• _The problem_
Write out the data from its beginning down to and including the line containing "asesinó a su", substituting "HRM" for every occurrence of "HR" and leaving everything else unchanged. Leave the pictures out of your answer.

• _Provided information_
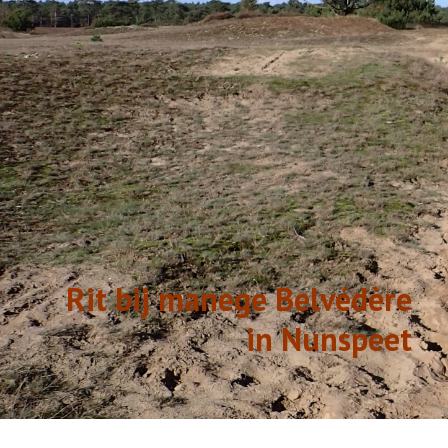
GESCHIEDENIS
LINKS
Rit bij manege Belvédère
in Nunspeet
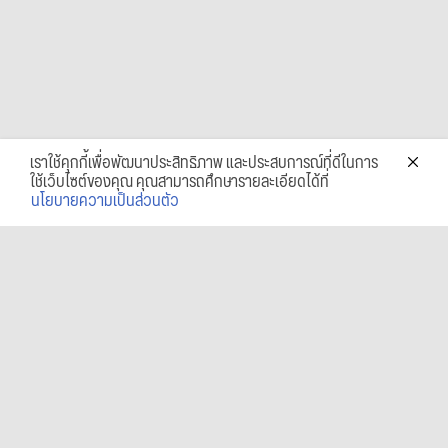
เราใช้คุกกี้เพื่อพัฒนาประสิทธิภาพ และประสบการณ์ที่ดีในการ
ใช้เว็บไซต์ของคุณ คุณสามารถศึกษารายละเอียดได้ที่
นโยบายความเป็นส่วนตัว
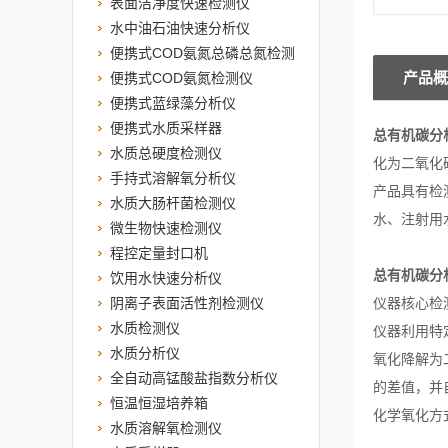
表面洁净度快速检测仪
水中油石油快速分析仪
便携式COD氨氮总磷总氮检测
产品概
仪
便携式COD氨氮检测仪
便携式蓝绿藻分析仪
便携式水质采样器
总有机碳分
水质总硬度检测仪
化为二氧化
手持式溶解氧分析仪
产品具有检
水质大肠杆菌检测仪
水、注射用
微生物快速检测仪
程控定量封口机
总有机碳分
饮用水快速分析仪
阴离子表面活性剂检测仪
仪器核心检
水质检测仪
仪器利用特
水质分析仪
氧化降解为
全自动高锰酸盐指数分析仪
的差值，并
恒温恒湿培养箱
化学氧化方
水质溶解氧检测仪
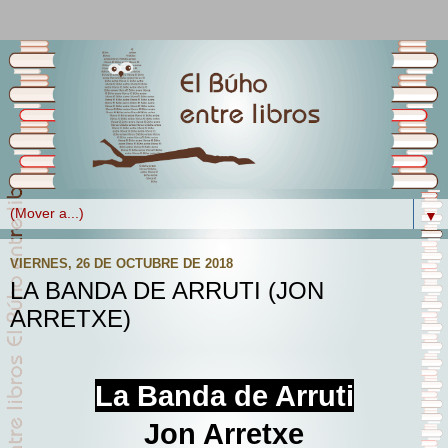
▼
VIERNES, 26 DE OCTUBRE DE 2018
LA BANDA DE ARRUTI (JON
ARRETXE)
La Banda de Arruti
Jon Arretxe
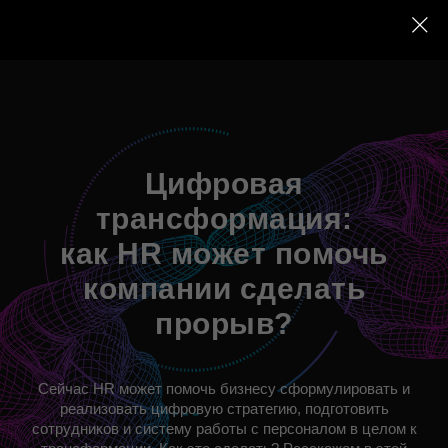
Цифровая
трансформация:
как HR может помочь
компании сделать
прорыв?
Сейчас HR может помочь бизнесу сформулировать и
реализовать цифровую стратегию, подготовить
сотрудников и систему работы с персоналом в целом к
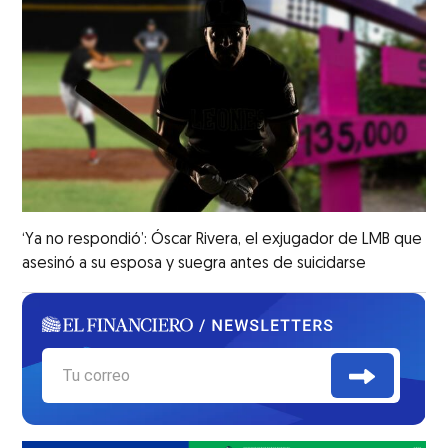
‘Ya no respondió’: Óscar Rivera, el exjugador de LMB que
asesinó a su esposa y suegra antes de suicidarse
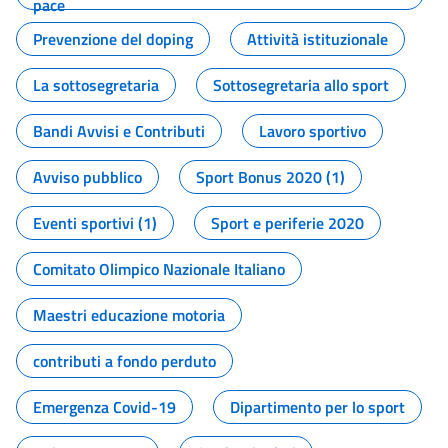
pace
Prevenzione del doping
Attività istituzionale
La sottosegretaria
Sottosegretaria allo sport
Bandi Avvisi e Contributi
Lavoro sportivo
Avviso pubblico
Sport Bonus 2020 (1)
Eventi sportivi (1)
Sport e periferie 2020
Comitato Olimpico Nazionale Italiano
Maestri educazione motoria
contributi a fondo perduto
Emergenza Covid-19
Dipartimento per lo sport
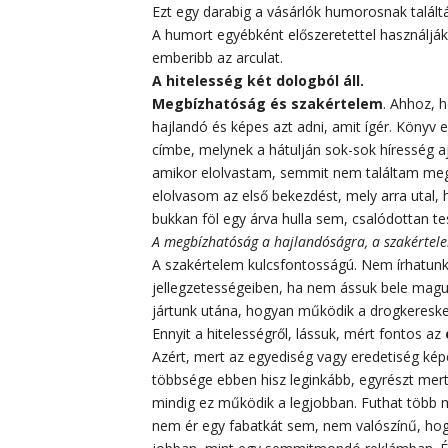
Ezt egy darabig a vásárlók humorosnak találták
A humort egyébként előszeretettel használjá
emberibb az arculat.
A hitelesség két dologból áll.
Megbízhatóság és szakértelem
. Ahhoz, h
hajlandó és képes azt adni, amit ígér. Könyv e
címbe, melynek a hátulján sok-sok híresség aj
amikor elolvastam, semmit nem találtam meg ab
elolvasom az első bekezdést, mely arra utal,
bukkan föl egy árva hulla sem, csalódottan t
A megbízhatóság a hajlandóságra, a szakértele
A szakértelem kulcsfontosságú. Nem írhatunk
jellegzetességeiben, ha nem ássuk bele magun
jártunk utána, hogyan működik a drogkereske
Ennyit a hitelességről, lássuk, mért fontos az
Azért, mert az egyediség vagy eredetiség képe
többsége ebben hisz leginkább, egyrészt mer
mindig ez működik a legjobban. Futhat több 
nem ér egy fabatkát sem, nem valószínű, ho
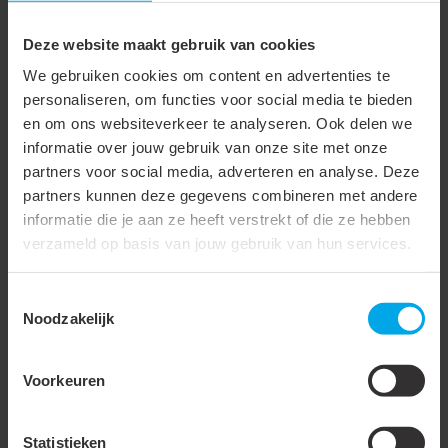
Snelle installatie
zonder schroeven of pluggen.
Deze website maakt gebruik van cookies
Sterke grip
, zelfs in zachte materialen.
We gebruiken cookies om content en advertenties te
Breed toepasbaar
, horizontaal én verticaal.
personaliseren, om functies voor social media te bieden
Beschadigingsvrij
, dankzij slimme vertanding.
en om ons websiteverkeer te analyseren. Ook delen we
Duurzaam afgewerkt
met extra anti-corrosielaag.
informatie over jouw gebruik van onze site met onze
partners voor social media, adverteren en analyse. Deze
Deze eigenschappen maken slagbeugels tot een onmisbaar
partners kunnen deze gegevens combineren met andere
hulpmiddel bij uiteenlopende installaties. Van kleine
informatie die je aan ze heeft verstrekt of die ze hebben
huishoudelijke klussen tot grote utiliteitsprojecten: met
verzameld op basis van jouw gebruik van hun services.
slagbeugels werk je snel, veilig en met een betrouwbaar
eindresultaat.
Toestemmingsselectie
Noodzakelijk
Ideaal voor prefab en renovatie
Voorkeuren
Werk je in prefab wanden of bij renovaties met dubbele
gipsplaten? Dan zijn slagbeugels een uitkomst. Ze klemmen
Statistieken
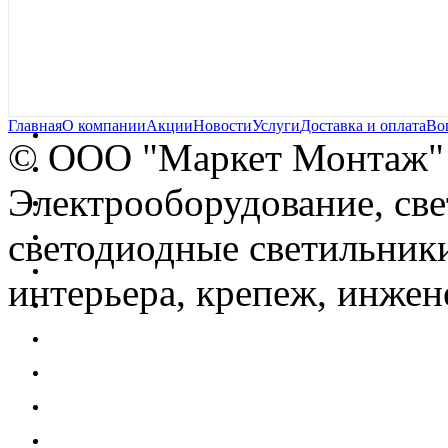
Главная
О компании
Акции
Новости
Услуги
Доставка и оплата
Во
© OOO "Маркет Монтаж"
Электрооборудование, св
светодиодные светильники
интерьера, крепеж, инжен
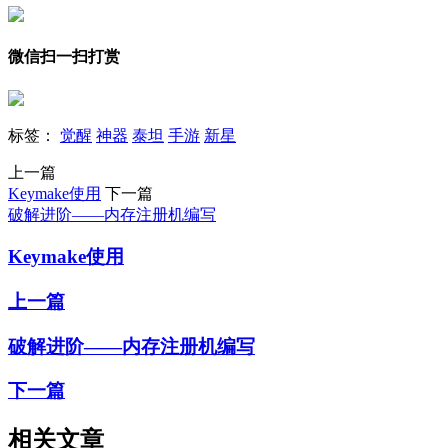
微信扫一扫打赏
标签：
觉醒
神器
泰坦
手游
新星
上一篇
Keymake使用
下一篇
破解进阶——内存注册机编写
Keymake使用
上一篇
破解进阶——内存注册机编写
下一篇
相关文章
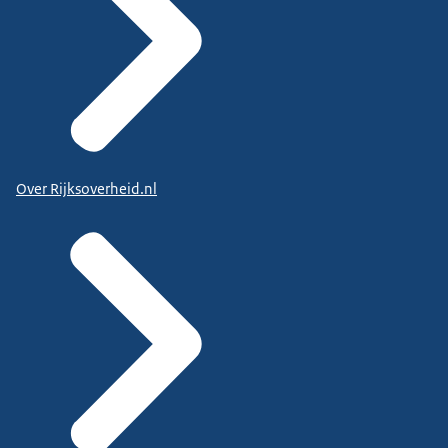
Over Rijksoverheid.nl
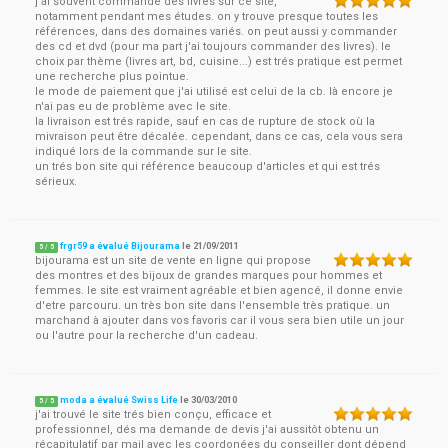
j'ai souvent commandé des livres sur ce site,
notamment pendant mes études. on y trouve presque toutes les
références, dans des domaines variés. on peut aussi y commander
des cd et dvd (pour ma part j'ai toujours commander des livres). le
choix par thème (livres art, bd, cuisine...) est trés pratique est permet
une recherche plus pointue.
le mode de paiement que j'ai utilisé est celui de la cb. là encore je
n'ai pas eu de problème avec le site.
la livraison est trés rapide, sauf en cas de rupture de stock où la
mivraison peut être décalée. cependant, dans ce cas, cela vous sera
indiqué lors de la commande sur le site.
un trés bon site qui référence beaucoup d'articles et qui est trés
sérieux.
frgr59 a évalué Bijourama
le
21/09/2011
5
/
5
bijourama est un site de vente en ligne qui propose
des montres et des bijoux de grandes marques pour hommes et
femmes. le site est vraiment agréable et bien agencé, il donne envie
d'etre parcouru. un très bon site dans l'ensemble très pratique. un
marchand à ajouter dans vos favoris car il vous sera bien utile un jour
ou l'autre pour la recherche d'un cadeau.
moda a évalué Swiss Life
le
30/03/2010
5
/
5
j'ai trouvé le site trés bien conçu, efficace et
professionnel, dés ma demande de devis j'ai aussitôt obtenu un
récapitulatif par mail avec les coordonées du conseiller dont dépend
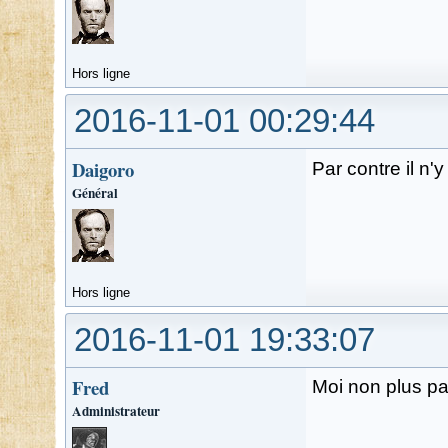
Hors ligne
2016-11-01 00:29:44
Daigoro
Par contre il n
Général
Hors ligne
2016-11-01 19:33:07
Fred
Moi non plus pas
Administrateur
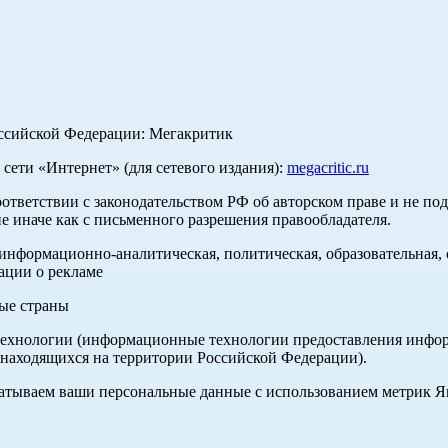
оссийской Федерации: Мегакритик
ети «Интернет» (для сетевого издания):
megacritic.ru
оответствии с законодательством РФ об авторском праве и не по
е иначе как с письменного разрешения правообладателя.
нформационно-аналитическая, политическая, образовательная, с
ации о рекламе
ные страны
хнологии (информационные технологии предоставления информа
 находящихся на территории Российской Федерации).
абатываем ваши персональные данные с использованием метрик 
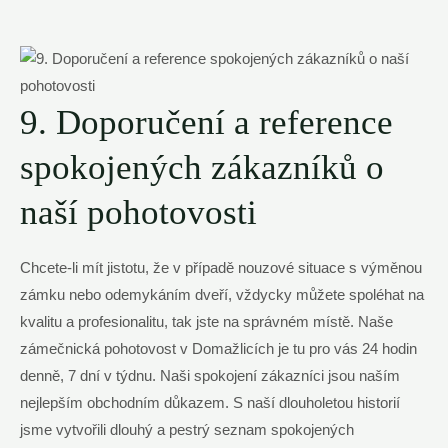
9. Doporučení a reference
spokojených zákazníků o
naší pohotovosti
Chcete-li mít jistotu, že v případě nouzové situace s výměnou
zámku nebo odemykáním dveří, vždycky můžete spoléhat na
kvalitu a profesionalitu, tak jste na správném místě. Naše
zámečnická pohotovost v Domažlicích je tu pro vás 24 hodin
denně, 7 dní v týdnu. Naši spokojení zákazníci jsou naším
nejlepším obchodním důkazem. S naší dlouholetou historií
jsme vytvořili dlouhý a pestrý seznam spokojených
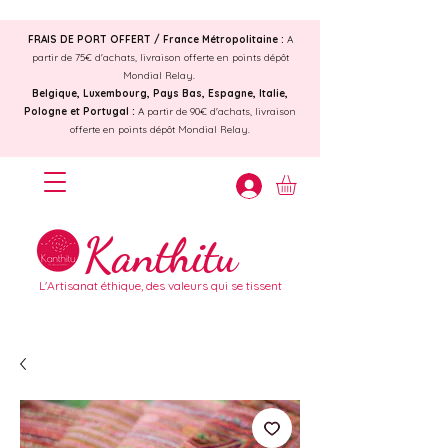
FRAIS DE PORT OFFERT /
France Métropolitaine :
A
partir de 75€ d'achats, livraison offerte en points dépôt
Mondial Relay.
Belgique, Luxembourg, Pays Bas, Espagne, Italie,
Pologne et Portugal :
A partir de 90€ d'achats, livraison
offerte en points dépôt Mondial Relay.
Kanthitu
L'Artisanat éthique, des valeurs qui se tissent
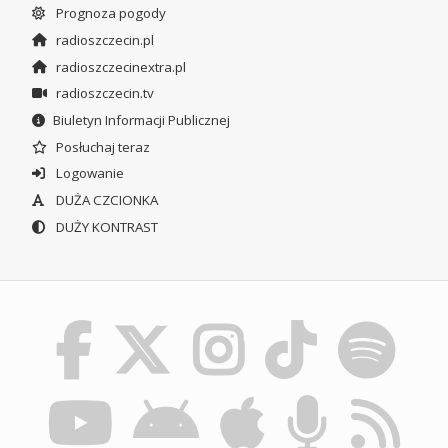
Prognoza pogody
radioszczecin.pl
radioszczecinextra.pl
radioszczecin.tv
Biuletyn Informacji Publicznej
Posłuchaj teraz
Logowanie
DUŻA CZCIONKA
DUŻY KONTRAST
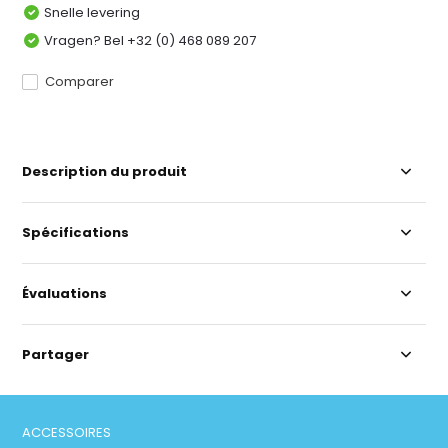
Snelle levering
Vragen? Bel +32 (0) 468 089 207
Comparer
Description du produit
Spécifications
Évaluations
Partager
ACCESSOIRES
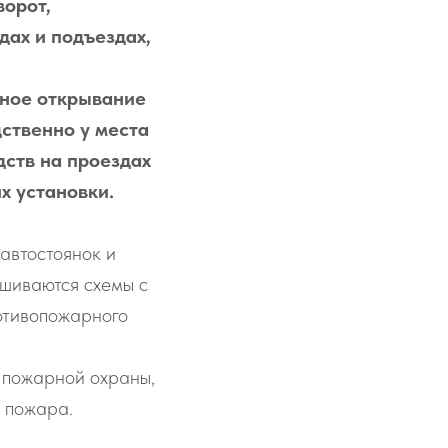
ворот,
дах и подъездах,
чное открывание
ственно у места
дств на проездах
х установки.
автостоянок и
ешиваются схемы с
отивопожарного
 пожарной охраны,
у пожара.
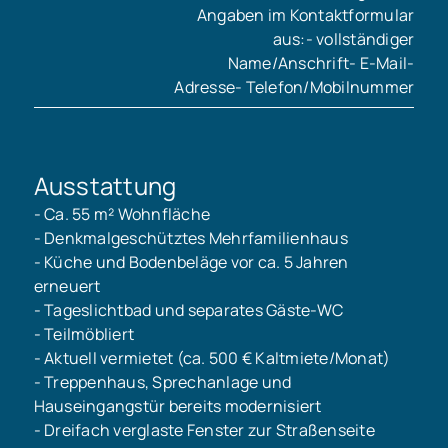
Angaben im Kontaktformular
aus:- vollständiger
Name/Anschrift- E-Mail-
Adresse- Telefon/Mobilnummer
Ausstattung
- Ca. 55 m² Wohnfläche
- Denkmalgeschütztes Mehrfamilienhaus
- Küche und Bodenbeläge vor ca. 5 Jahren
erneuert
- Tageslichtbad und separates Gäste-WC
- Teilmöbliert
- Aktuell vermietet (ca. 500 € Kaltmiete/Monat)
- Treppenhaus, Sprechanlage und
Hauseingangstür bereits modernisiert
- Dreifach verglaste Fenster zur Straßenseite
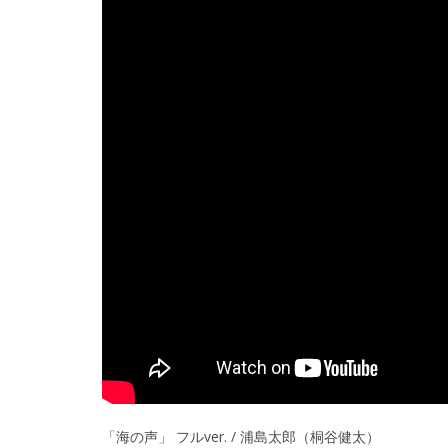
「海の声」 フルver. / 浦島太郎（桐谷健太）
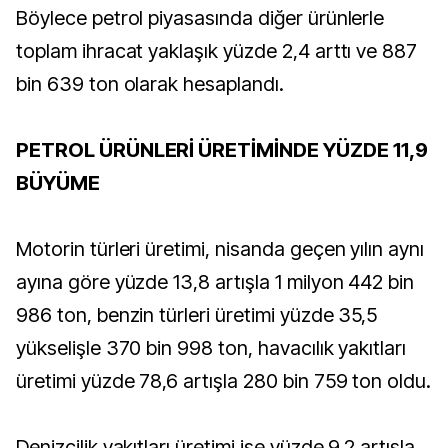
Böylece petrol piyasasında diğer ürünlerle
toplam ihracat yaklaşık yüzde 2,4 arttı ve 887
bin 639 ton olarak hesaplandı.
PETROL ÜRÜNLERİ ÜRETİMİNDE YÜZDE 11,9
BÜYÜME
Motorin türleri üretimi, nisanda geçen yılın aynı
ayına göre yüzde 13,8 artışla 1 milyon 442 bin
986 ton, benzin türleri üretimi yüzde 35,5
yükselişle 370 bin 998 ton, havacılık yakıtları
üretimi yüzde 78,6 artışla 280 bin 759 ton oldu.
Denizcilik yakıtları üretimi ise yüzde 9,2 artışla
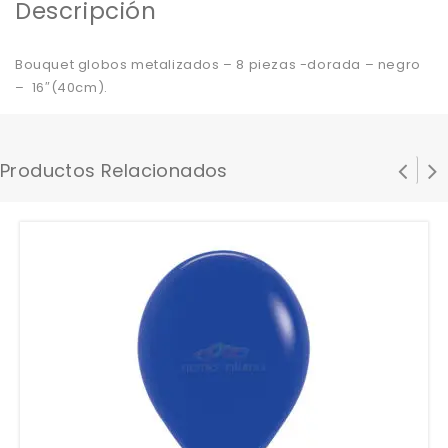
Descripción
Bouquet globos metalizados – 8 piezas -dorada – negro
– 16″(40cm).
Productos Relacionados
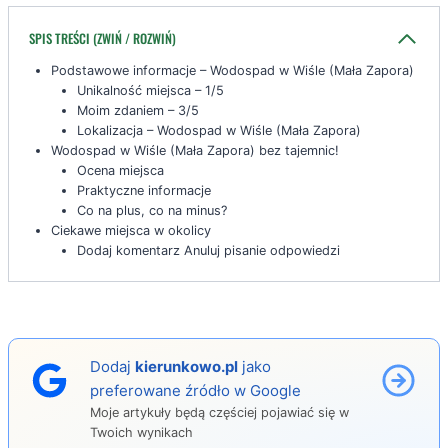
SPIS TREŚCI (ZWIŃ / ROZWIŃ)
Podstawowe informacje – Wodospad w Wiśle (Mała Zapora)
Unikalność miejsca – 1/5
Moim zdaniem – 3/5
Lokalizacja – Wodospad w Wiśle (Mała Zapora)
Wodospad w Wiśle (Mała Zapora) bez tajemnic!
Ocena miejsca
Praktyczne informacje
Co na plus, co na minus?
Ciekawe miejsca w okolicy
Dodaj komentarz Anuluj pisanie odpowiedzi
Dodaj
kierunkowo.pl
jako
preferowane źródło w Google
Moje artykuły będą częściej pojawiać się w
Twoich wynikach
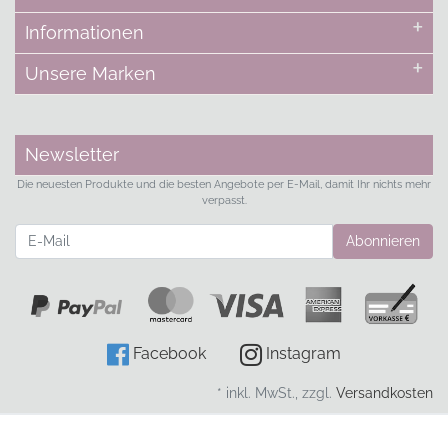
Informationen
Unsere Marken
Newsletter
Die neuesten Produkte und die besten Angebote per E-Mail, damit Ihr nichts mehr
verpasst.
Newsletter
Abonnieren
Facebook
Instagram
* inkl. MwSt., zzgl.
Versandkosten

• _Reply to the exercise_
GESCHIEDENIS
LINKS
Rit bij manege Belvédère
in Nunspeet
เราใช้คุกกี้เพื่อพัฒนาประสิทธิภาพ และประสบการณ์ที่ดีในการ
ใช้เว็บไซต์ของคุณ คุณสามารถศึกษารายละเอียดได้ที่
นโยบายความเป็นส่วนตัว
表面洁净度快速检测仪
水中油石油快速分析仪
便携式COD氨氮总磷总氮检测
产品概
仪
便携式COD氨氮检测仪
便携式蓝绿藻分析仪
便携式水质采样器
总有机碳分
水质总硬度检测仪
化为二氧化
手持式溶解氧分析仪
产品具有检
水质大肠杆菌检测仪
水、注射用
微生物快速检测仪
程控定量封口机
总有机碳分
饮用水快速分析仪
阴离子表面活性剂检测仪
仪器核心检
水质检测仪
仪器利用特
水质分析仪
氧化降解为
全自动高锰酸盐指数分析仪
的差值，并
恒温恒湿培养箱
化学氧化方
水质溶解氧检测仪
▼
VIERNES, 26 DE OCTUBRE DE 2018
LA BANDA DE ARRUTI (JON
ARRETXE)
La Banda de Arruti
Jon Arretxe
Цифровая
трансформация:
как HRM может помочь
компании сделать
прорыв?
Сейчас HRM может помочь бизнесу сформулировать и
реализовать цифровую стратегию, подготовить
сотрудников и систему работы с персоналом в целом к
‘Ya no respondió’: Óscar Rivera, el exjugador de LMB que
asesinó a su esposa y suegra antes de suicidarse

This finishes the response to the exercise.